#### PROBLEM REQUIREMENTS
A verbatim repetition of the data below is requested, without images.

#### Source texts of formatted documents
:::::

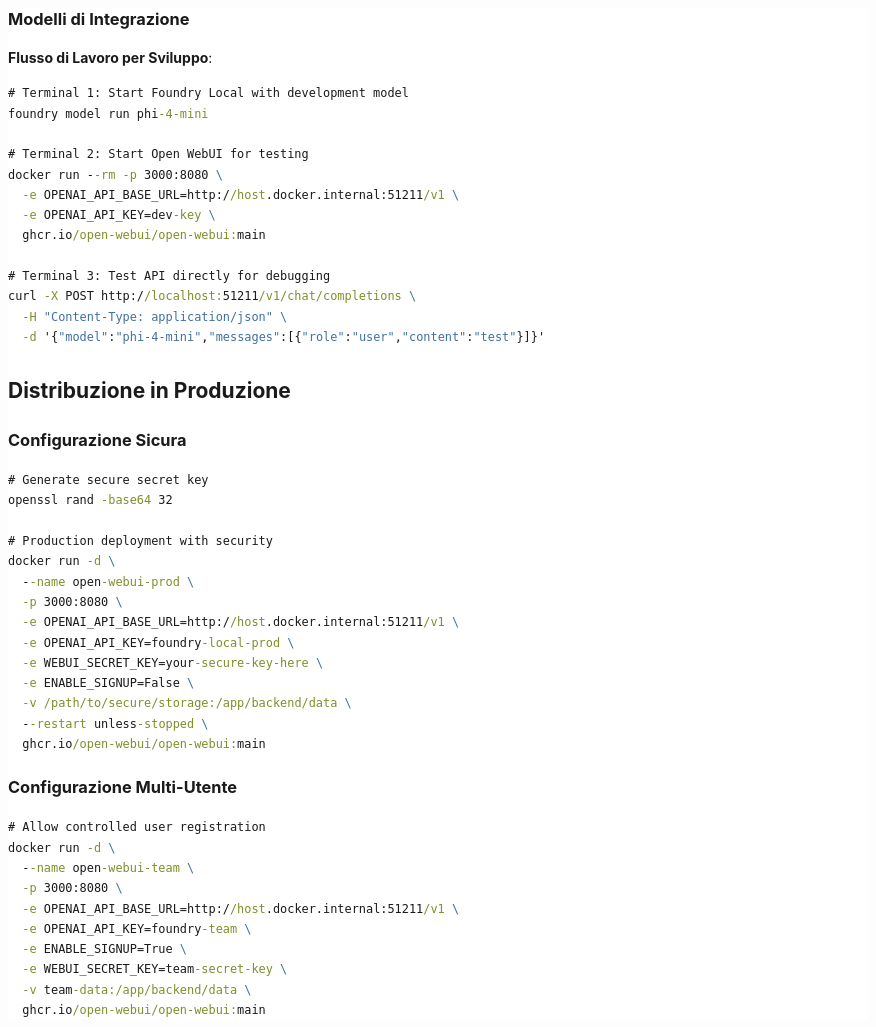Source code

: ### Modelli di Integrazione

**Flusso di Lavoro per Sviluppo**:
```cmd
# Terminal 1: Start Foundry Local with development model
foundry model run phi-4-mini

# Terminal 2: Start Open WebUI for testing
docker run --rm -p 3000:8080 \
  -e OPENAI_API_BASE_URL=http://host.docker.internal:51211/v1 \
  -e OPENAI_API_KEY=dev-key \
  ghcr.io/open-webui/open-webui:main

# Terminal 3: Test API directly for debugging
curl -X POST http://localhost:51211/v1/chat/completions \
  -H "Content-Type: application/json" \
  -d '{"model":"phi-4-mini","messages":[{"role":"user","content":"test"}]}'
```

## Distribuzione in Produzione

### Configurazione Sicura

```cmd
# Generate secure secret key
openssl rand -base64 32

# Production deployment with security
docker run -d \
  --name open-webui-prod \
  -p 3000:8080 \
  -e OPENAI_API_BASE_URL=http://host.docker.internal:51211/v1 \
  -e OPENAI_API_KEY=foundry-local-prod \
  -e WEBUI_SECRET_KEY=your-secure-key-here \
  -e ENABLE_SIGNUP=False \
  -v /path/to/secure/storage:/app/backend/data \
  --restart unless-stopped \
  ghcr.io/open-webui/open-webui:main
```

### Configurazione Multi-Utente

```cmd
# Allow controlled user registration
docker run -d \
  --name open-webui-team \
  -p 3000:8080 \
  -e OPENAI_API_BASE_URL=http://host.docker.internal:51211/v1 \
  -e OPENAI_API_KEY=foundry-team \
  -e ENABLE_SIGNUP=True \
  -e WEBUI_SECRET_KEY=team-secret-key \
  -v team-data:/app/backend/data \
  ghcr.io/open-webui/open-webui:main
```
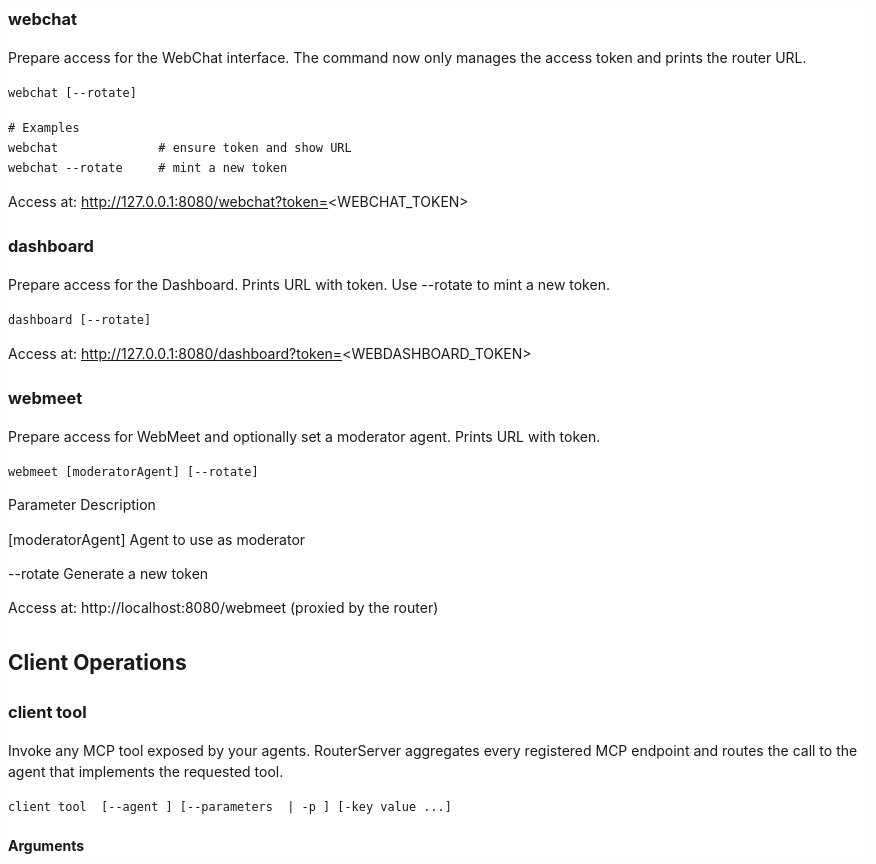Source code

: ### webchat

Prepare access for the WebChat interface. The command now only manages the access token and prints the router URL.

```
webchat [--rotate]
```

```
# Examples
webchat              # ensure token and show URL
webchat --rotate     # mint a new token
```

Access at: http://127.0.0.1:8080/webchat?token=<WEBCHAT_TOKEN>

### dashboard

Prepare access for the Dashboard. Prints URL with token. Use --rotate to mint a new token.

```
dashboard [--rotate]
```

Access at: http://127.0.0.1:8080/dashboard?token=<WEBDASHBOARD_TOKEN>

### webmeet

Prepare access for WebMeet and optionally set a moderator agent. Prints URL with token.

```
webmeet [moderatorAgent] [--rotate]
```

Parameter
Description

[moderatorAgent]
Agent to use as moderator

--rotate
Generate a new token

Access at: http://localhost:8080/webmeet (proxied by the router)

## Client Operations

### client tool

Invoke any MCP tool exposed by your agents. RouterServer aggregates every registered MCP endpoint and routes the call to the agent that implements the requested tool.

```
client tool  [--agent ] [--parameters  | -p ] [-key value ...]
```

#### Arguments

:::::

#### REPLY TO THE EXERCISE
Source code

: ### Modelli di Integrazione

**Flusso di Lavoro per Sviluppo**:
```cmd
# Terminal 1: Start Foundry Local with development model
foundry model run phi-4-mini

# Terminal 2: Start Open WebUI for testing
docker run --rm -p 3000:8080 \
  -e OPENAI_API_BASE_URL=http://host.docker.internal:51211/v1 \
  -e OPENAI_API_KEY=dev-key \
  ghcr.io/open-webui/open-webui:main

# Terminal 3: Test API directly for debugging
curl -X POST http://localhost:51211/v1/chat/completions \
  -H "Content-Type: application/json" \
  -d '{"model":"phi-4-mini","messages":[{"role":"user","content":"test"}]}'
```

## Distribuzione in Produzione

### Configurazione Sicura

```cmd
# Generate secure secret key
openssl rand -base64 32

# Production deployment with security
docker run -d \
  --name open-webui-prod \
  -p 3000:8080 \
  -e OPENAI_API_BASE_URL=http://host.docker.internal:51211/v1 \
  -e OPENAI_API_KEY=foundry-local-prod \
  -e WEBUI_SECRET_KEY=your-secure-key-here \
  -e ENABLE_SIGNUP=False \
  -v /path/to/secure/storage:/app/backend/data \
  --restart unless-stopped \
  ghcr.io/open-webui/open-webui:main
```

### Configurazione Multi-Utente

```cmd
# Allow controlled user registration
docker run -d \
  --name open-webui-team \
  -p 3000:8080 \
  -e OPENAI_API_BASE_URL=http://host.docker.internal:51211/v1 \
  -e OPENAI_API_KEY=foundry-team \
  -e ENABLE_SIGNUP=True \
  -e WEBUI_SECRET_KEY=team-secret-key \
  -v team-data:/app/backend/data \
  ghcr.io/open-webui/open-webui:main
```
Source code

: ### webchat

Prepare access for the WebChat interface. The command now only manages the access token and prints the router URL.

```
webchat [--rotate]
```

```
# Examples
webchat              # ensure token and show URL
webchat --rotate     # mint a new token
```

Access at: http://127.0.0.1:8080/webchat?token=<WEBCHAT_TOKEN>

### dashboard

Prepare access for the Dashboard. Prints URL with token. Use --rotate to mint a new token.

```
dashboard [--rotate]
```

Access at: http://127.0.0.1:8080/dashboard?token=<WEBDASHBOARD_TOKEN>

### webmeet

Prepare access for WebMeet and optionally set a moderator agent. Prints URL with token.

```
webmeet [moderatorAgent] [--rotate]
```

Parameter
Description

[moderatorAgent]
Agent to use as moderator

--rotate
Generate a new token

Access at: http://localhost:8080/webmeet (proxied by the router)

## Client Operations

### client tool

Invoke any MCP tool exposed by your agents. RouterServer aggregates every registered MCP endpoint and routes the call to the agent that implements the requested tool.

```
client tool  [--agent ] [--parameters  | -p ] [-key value ...]
```

#### Arguments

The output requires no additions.